Mon cher ami. C’est pour ceux qui lisent comme vous que j’ai fait mes livres.

C’est une histoire d’amour que nous découvrons par la correspondance entre les deux auteurs. Une véritable « découverte », comme le souligne l’éditrice Marie-Jo Bonnet, qui nous plonge à la fois dans une partie de la vie de Cocteau, mais aussi dans celle de Desbordes, bien moins connu que son pair tout en ayant contribué à l’histoire de la littérature et aussi à l’Histoire, notamment au sein de la Résistance.
Si beaucoup d’hommes tournaient autour du célèbre écrivain, peu ont réussi à le toucher autant. Jean Desbordes aimait la littérature, était lui-même auteur, et grâce au soutien de Cocteau, obtint de précieux conseils dans son parcours. D’un autre côté, le jeune homme lui redonna l’envie de vivre dans une période où l’auteur était malade à cause de son addiction à l’opium.
La correspondance de Jean Cocteau et de Jean Desbordes constitue une mine d’or pour l’histoire littéraire, et cela grâce à la détermination de son éditrice et de la famille Desbordes, prête à rendre hommage au héros de guerre qu’il fut également.

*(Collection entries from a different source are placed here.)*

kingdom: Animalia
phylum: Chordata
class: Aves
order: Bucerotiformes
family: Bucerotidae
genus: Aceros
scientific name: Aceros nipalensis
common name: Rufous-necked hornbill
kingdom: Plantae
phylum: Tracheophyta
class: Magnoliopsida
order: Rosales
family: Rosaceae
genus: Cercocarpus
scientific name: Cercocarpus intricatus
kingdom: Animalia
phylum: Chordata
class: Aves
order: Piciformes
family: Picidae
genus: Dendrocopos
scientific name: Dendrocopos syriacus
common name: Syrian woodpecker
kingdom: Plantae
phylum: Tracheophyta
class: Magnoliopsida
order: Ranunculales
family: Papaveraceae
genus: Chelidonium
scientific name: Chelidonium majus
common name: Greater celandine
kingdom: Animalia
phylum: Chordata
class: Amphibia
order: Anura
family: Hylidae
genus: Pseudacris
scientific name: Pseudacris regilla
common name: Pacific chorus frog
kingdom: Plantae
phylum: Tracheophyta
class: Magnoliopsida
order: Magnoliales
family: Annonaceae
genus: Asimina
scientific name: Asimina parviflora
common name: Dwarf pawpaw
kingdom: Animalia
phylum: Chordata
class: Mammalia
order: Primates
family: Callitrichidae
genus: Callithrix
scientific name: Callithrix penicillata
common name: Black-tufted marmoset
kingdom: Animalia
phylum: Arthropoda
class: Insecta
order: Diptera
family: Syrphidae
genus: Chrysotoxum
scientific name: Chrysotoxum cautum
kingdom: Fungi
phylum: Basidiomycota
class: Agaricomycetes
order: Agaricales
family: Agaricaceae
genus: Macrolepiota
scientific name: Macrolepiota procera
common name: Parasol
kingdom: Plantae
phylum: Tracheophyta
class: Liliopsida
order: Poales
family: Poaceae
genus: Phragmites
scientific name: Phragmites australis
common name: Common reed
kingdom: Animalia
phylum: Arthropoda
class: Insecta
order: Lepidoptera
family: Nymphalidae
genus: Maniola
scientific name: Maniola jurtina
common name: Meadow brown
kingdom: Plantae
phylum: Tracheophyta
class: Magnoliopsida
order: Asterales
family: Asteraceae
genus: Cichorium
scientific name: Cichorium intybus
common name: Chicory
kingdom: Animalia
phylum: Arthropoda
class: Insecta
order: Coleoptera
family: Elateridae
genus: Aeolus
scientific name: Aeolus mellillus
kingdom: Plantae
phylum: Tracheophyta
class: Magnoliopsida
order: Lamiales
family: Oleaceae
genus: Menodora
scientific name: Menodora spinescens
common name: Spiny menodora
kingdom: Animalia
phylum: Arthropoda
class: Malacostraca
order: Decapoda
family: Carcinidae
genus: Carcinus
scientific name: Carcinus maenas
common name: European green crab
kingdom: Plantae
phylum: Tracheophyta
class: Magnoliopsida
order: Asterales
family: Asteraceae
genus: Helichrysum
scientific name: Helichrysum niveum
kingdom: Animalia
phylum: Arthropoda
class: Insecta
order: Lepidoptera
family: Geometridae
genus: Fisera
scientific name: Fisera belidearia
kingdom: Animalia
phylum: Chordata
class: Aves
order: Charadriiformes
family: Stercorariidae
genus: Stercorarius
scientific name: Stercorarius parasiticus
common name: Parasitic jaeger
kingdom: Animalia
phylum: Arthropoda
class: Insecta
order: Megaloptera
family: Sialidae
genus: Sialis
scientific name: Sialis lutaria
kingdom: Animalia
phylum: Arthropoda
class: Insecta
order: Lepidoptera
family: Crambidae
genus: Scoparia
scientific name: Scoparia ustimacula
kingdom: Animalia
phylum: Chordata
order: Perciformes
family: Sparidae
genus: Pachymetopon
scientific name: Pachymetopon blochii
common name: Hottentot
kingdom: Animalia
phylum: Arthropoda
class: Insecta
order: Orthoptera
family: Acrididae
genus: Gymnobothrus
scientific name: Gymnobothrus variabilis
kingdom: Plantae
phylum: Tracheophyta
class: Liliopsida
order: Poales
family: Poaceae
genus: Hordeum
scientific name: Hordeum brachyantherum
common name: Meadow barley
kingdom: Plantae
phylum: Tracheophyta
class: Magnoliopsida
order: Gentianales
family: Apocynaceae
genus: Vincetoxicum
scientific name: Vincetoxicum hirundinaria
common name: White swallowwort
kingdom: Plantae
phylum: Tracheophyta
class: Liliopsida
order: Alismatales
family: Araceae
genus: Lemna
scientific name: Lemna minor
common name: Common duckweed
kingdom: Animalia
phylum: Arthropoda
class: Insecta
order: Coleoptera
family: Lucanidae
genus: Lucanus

Une découverte bouleversante

Si les lettres sont merveilleuses, ce n’est pas seulement pour le style d’écriture. Ces dernières sont témoins de deux vies qui s’entremêlent, dont une, malheureusement, tombée dans l’oubli – celle de Jean Desbordes, héros de la Résistance, mort sous la torture allemande pour sauver ses camarades. Nous devons la réhabilitation de ce trésor littéraire à plusieurs personnages qui ont croisé la route de Cocteau et de Desbordes. Tout d’abord, Éliette, la sœur de Desbordes, qui fut également son amie, jouant un rôle très important de son vivant, insiste pour que son frère obtienne la Légion d’honneur et soit reconnu pour ses combats. Ce devoir de mémoire guide sa vie, mais il lui sera tout de même complexe de léguer ces échanges, car elle-même en voudra à Cocteau de s’être très peu prononcé à la mort de son frère. Nous devons cette quête de la reconstitution de l’histoire entre Cocteau et Desbordes à Pierre Chanel, un jeune historien d’art, qui décide de consacrer une émission à Desbordes pour Radio Nice et contacte Éliette. Au fil des conversations, Pierre Chanel insiste auprès d’Éliette pour que les lettres soient récupérées de par leur importance littéraire et historique. L’affaire sera compliquée, et la ténacité d’Éliette sans relâche. Ce n’est qu’à sa mort qu’elle lègue tous les documents à son neveu Étienne Grannet avec qui Marie-Jo Bonnet rentrera en contact. Enthousiaste à l’idée de voir qu’on s’intéresse à son oncle, ce dernier s’entretient avec l’éditrice, lui révélant ainsi l’ampleur de l’histoire d’amour avec Cocteau, mais aussi de l’indifférence quasi générale de la France concernant ses actes héroïques.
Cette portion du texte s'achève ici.